• [Selected extract]
..............................
“As far as the search for truth is concerned, 98% of our thinking is rubbish. The remaining 2% is garbage. Throw it all out and be empty!”

-Advaita Master Sri Mooji

The Snows of Kilimanjaro by Ernest Hemingway begins with this famous epigraph: “Close to the western summit there is the dried and frozen carcass of a leopard. No one has explained what the leopard was seeking at that altitude.” Is it a foreshadowing of the last days and untimely death in Africa of the protagonist-a failed writer who, like the leopard, never reaches his pinnacle?

Or, did the animal suffer from altitude sickness as many do? Half way up that august mountain I endured the misery of waiting it out in a tent until my companions came back down for me. Many pundits have weighed in on Hemingway’s riddle, each convinced theirs is the right premise. Yet in the stillness of creativity, it’s impossible to know what is in the mind of the writer because the mind is empty.

The Never-Ending Search of “I Am”

When someone asked the poet Robert Browning what he meant in a love poem to Elizabeth Barrett whom he later married, he said: “When I wrote it only God and I knew. Now, only God knows.”

Hollywood actress Michelle Williams was asked by Time Magazine how she managed to convey so much realism in her characters. Where did all that raw emotion come from? She replied, “The truth is, I don’t know. I find that when I’m doing my best work, there’s a kind of emptiness that happens, and the source of where something is coming from is unknown, even to me.”

We humans seek out wilderness places to connect with that “unknown” source-the same silence that is our natural inner state. But until the realization “I am that silence,” the journey never ends. The peace of emptiness exists only within the divine realization of I Am. You can’t find it, you can’t lose it. It simply is and it is revealed on the wings of grace.

The Silence Of Seeing and A Seer of Silence

 

A few years ago producer-director Ken Burns gave us the trilogy, “Seeing, Searching, Being,” a documentary on the life of artist/magazine publisher William Charles Segal (1904-2000) who saw the light in all things and within every individual. In the film, Segal, a follower of mystics G.I. Gurdjieff and Daisetsu Suzuki, describes what he sees when painting a still life. “I’m not doing anything,” he says. “When I’m still and listen, I begin to be in touch with a mysterious element that is within each of us, which transforms and shapes us, and can help transform the world.”

 

“Show me a hero and I’ll write you a tragedy.” – F. Scott Fitzgerald

Cinema’s Clint Eastwood says the daily deep silence meditation he has practiced for over forty years is essential to his work; and at 84 he’s at the top of his game. In the words of late movie critic Roger Ebert, “the Clint Eastwood hero almost always does what he damn well pleases. His White Hunter, Black Heart is a movie about a man who does what he pleases, but it doesn’t make him a hero.”
..............................
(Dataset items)
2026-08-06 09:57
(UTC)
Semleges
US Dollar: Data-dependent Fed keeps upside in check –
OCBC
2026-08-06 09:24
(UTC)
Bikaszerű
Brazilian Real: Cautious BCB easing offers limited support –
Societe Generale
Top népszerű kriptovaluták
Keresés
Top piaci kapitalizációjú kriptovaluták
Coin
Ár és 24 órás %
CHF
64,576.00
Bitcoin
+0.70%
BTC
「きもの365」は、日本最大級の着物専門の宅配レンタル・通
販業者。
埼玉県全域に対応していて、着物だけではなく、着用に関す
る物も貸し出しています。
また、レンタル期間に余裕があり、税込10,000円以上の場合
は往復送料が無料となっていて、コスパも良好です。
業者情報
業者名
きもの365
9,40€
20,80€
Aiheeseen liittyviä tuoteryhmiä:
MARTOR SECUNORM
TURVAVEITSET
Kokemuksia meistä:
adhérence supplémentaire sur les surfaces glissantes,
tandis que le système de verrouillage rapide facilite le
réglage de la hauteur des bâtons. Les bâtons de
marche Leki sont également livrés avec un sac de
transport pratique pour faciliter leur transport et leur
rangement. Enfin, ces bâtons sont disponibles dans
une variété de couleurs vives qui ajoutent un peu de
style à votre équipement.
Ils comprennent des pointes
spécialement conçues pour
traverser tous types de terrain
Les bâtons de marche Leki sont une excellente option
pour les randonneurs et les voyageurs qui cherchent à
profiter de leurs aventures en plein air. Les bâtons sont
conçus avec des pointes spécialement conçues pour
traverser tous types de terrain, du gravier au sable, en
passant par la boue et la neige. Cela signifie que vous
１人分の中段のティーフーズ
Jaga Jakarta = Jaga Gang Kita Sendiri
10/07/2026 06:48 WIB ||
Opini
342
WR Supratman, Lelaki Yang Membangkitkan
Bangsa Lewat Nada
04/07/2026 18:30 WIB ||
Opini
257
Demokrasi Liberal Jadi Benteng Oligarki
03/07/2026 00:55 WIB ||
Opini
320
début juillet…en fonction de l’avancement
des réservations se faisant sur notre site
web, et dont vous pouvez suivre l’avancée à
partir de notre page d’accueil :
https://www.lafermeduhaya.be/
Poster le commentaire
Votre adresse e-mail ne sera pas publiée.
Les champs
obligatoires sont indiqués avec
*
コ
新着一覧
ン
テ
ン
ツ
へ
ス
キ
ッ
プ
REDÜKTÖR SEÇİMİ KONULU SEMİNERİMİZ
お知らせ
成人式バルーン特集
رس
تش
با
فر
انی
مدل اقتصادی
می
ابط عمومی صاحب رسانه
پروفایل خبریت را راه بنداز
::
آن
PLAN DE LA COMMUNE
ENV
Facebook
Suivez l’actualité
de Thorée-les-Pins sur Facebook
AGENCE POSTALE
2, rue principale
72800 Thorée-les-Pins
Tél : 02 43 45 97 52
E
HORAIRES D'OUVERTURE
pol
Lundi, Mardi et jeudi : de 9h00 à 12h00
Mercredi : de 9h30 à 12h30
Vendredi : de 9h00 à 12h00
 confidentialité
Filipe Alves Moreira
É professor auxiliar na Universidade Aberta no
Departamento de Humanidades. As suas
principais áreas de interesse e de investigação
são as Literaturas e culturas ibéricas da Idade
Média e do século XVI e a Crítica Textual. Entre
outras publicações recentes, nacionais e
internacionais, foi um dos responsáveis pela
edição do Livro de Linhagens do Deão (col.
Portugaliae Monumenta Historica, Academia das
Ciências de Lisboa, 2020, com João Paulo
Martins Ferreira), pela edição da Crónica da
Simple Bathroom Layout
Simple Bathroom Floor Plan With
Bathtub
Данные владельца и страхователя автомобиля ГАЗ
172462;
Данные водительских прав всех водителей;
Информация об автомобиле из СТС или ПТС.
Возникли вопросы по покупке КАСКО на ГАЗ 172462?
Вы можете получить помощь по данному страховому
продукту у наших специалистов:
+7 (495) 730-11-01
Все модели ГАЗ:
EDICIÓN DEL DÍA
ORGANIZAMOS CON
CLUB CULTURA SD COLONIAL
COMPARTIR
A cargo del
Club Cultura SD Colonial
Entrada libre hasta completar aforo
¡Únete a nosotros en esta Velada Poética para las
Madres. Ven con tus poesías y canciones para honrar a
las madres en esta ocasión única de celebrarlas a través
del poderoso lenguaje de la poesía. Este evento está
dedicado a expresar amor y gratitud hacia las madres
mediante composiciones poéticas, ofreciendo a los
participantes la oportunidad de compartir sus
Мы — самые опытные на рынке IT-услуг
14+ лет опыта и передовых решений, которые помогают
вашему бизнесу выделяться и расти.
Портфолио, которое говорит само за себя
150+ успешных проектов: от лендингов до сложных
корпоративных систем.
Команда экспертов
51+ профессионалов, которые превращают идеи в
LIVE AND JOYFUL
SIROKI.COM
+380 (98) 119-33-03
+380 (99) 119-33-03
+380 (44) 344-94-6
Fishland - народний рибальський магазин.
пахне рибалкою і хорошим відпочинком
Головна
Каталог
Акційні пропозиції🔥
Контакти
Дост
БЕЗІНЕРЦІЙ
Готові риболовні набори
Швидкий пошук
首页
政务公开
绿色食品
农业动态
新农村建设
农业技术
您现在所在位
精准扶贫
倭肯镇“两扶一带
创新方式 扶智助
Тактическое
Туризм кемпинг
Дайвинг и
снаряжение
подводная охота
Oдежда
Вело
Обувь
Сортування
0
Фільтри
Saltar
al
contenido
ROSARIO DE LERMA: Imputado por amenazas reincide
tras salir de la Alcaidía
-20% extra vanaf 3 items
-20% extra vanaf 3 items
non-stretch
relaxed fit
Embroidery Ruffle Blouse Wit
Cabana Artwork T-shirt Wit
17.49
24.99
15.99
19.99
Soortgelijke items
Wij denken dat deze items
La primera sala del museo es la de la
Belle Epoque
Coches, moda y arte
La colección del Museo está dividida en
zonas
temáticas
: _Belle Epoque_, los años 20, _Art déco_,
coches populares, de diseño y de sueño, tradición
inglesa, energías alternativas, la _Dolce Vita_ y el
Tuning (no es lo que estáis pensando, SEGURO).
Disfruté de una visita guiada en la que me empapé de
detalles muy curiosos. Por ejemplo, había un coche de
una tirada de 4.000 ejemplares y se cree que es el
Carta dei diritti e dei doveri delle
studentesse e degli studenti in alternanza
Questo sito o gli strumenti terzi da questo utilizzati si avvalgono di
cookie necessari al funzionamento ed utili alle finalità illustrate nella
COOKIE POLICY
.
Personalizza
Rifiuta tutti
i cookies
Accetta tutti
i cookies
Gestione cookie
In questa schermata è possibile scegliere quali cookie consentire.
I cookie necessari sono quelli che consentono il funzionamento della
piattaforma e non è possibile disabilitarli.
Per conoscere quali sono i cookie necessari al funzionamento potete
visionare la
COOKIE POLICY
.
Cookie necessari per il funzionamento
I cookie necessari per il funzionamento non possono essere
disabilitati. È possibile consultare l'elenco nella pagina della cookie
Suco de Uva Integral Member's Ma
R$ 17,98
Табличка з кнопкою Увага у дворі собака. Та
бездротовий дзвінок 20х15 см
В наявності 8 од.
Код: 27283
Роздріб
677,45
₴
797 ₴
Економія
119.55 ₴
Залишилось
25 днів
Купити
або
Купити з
..............................
• [To-do item A] Decide whether each statement agrees with the essay on silence and creativity, answering yes or no and quoting the deciding words: (i) The writer waited in a tent partway up Kilimanjaro until companions returned. (ii) Clint Eastwood has practiced daily silence meditation for over twenty years. (iii) William Charles Segal followed the mystics G.I. Gurdjieff and Daisetsu Suzuki.
• [To-do item B] In the rows, swap "bâtons" for "cannes" in the part that runs from the first line of the rows through the line containing "profiter de leurs", leaving everything else unchanged. Give back only those lines.

• [Answer section A]
(i) Yes: "Half way up that august mountain I endured the misery of waiting it out in a tent until my companions came back down for me."
(ii) No: "the daily deep silence meditation he has practiced for over forty years"
(iii) Yes: "Segal, a follower of mystics G.I. Gurdjieff and Daisetsu Suzuki"

• [Answer section B]
2026-08-06 09:57
(UTC)
Semleges
US Dollar: Data-dependent Fed keeps upside in check –
OCBC
2026-08-06 09:24
(UTC)
Bikaszerű
Brazilian Real: Cautious BCB easing offers limited support –
Societe Generale
Top népszerű kriptovaluták
Keresés
Top piaci kapitalizációjú kriptovaluták
Coin
Ár és 24 órás %
CHF
64,576.00
Bitcoin
+0.70%
BTC
「きもの365」は、日本最大級の着物専門の宅配レンタル・通
販業者。
埼玉県全域に対応していて、着物だけではなく、着用に関す
る物も貸し出しています。
また、レンタル期間に余裕があり、税込10,000円以上の場合
は往復送料が無料となっていて、コスパも良好です。
業者情報
業者名
きもの365
9,40€
20,80€
Aiheeseen liittyviä tuoteryhmiä:
MARTOR SECUNORM
TURVAVEITSET
Kokemuksia meistä:
adhérence supplémentaire sur les surfaces glissantes,
tandis que le système de verrouillage rapide facilite le
réglage de la hauteur des cannes. Les cannes de
marche Leki sont également livrés avec un sac de
transport pratique pour faciliter leur transport et leur
rangement. Enfin, ces cannes sont disponibles dans
une variété de couleurs vives qui ajoutent un peu de
style à votre équipement.
Ils comprennent des pointes
spécialement conçues pour
traverser tous types de terrain
Les cannes de marche Leki sont une excellente option
pour les randonneurs et les voyageurs qui cherchent à
profiter de leurs aventures en plein air. Les cannes sont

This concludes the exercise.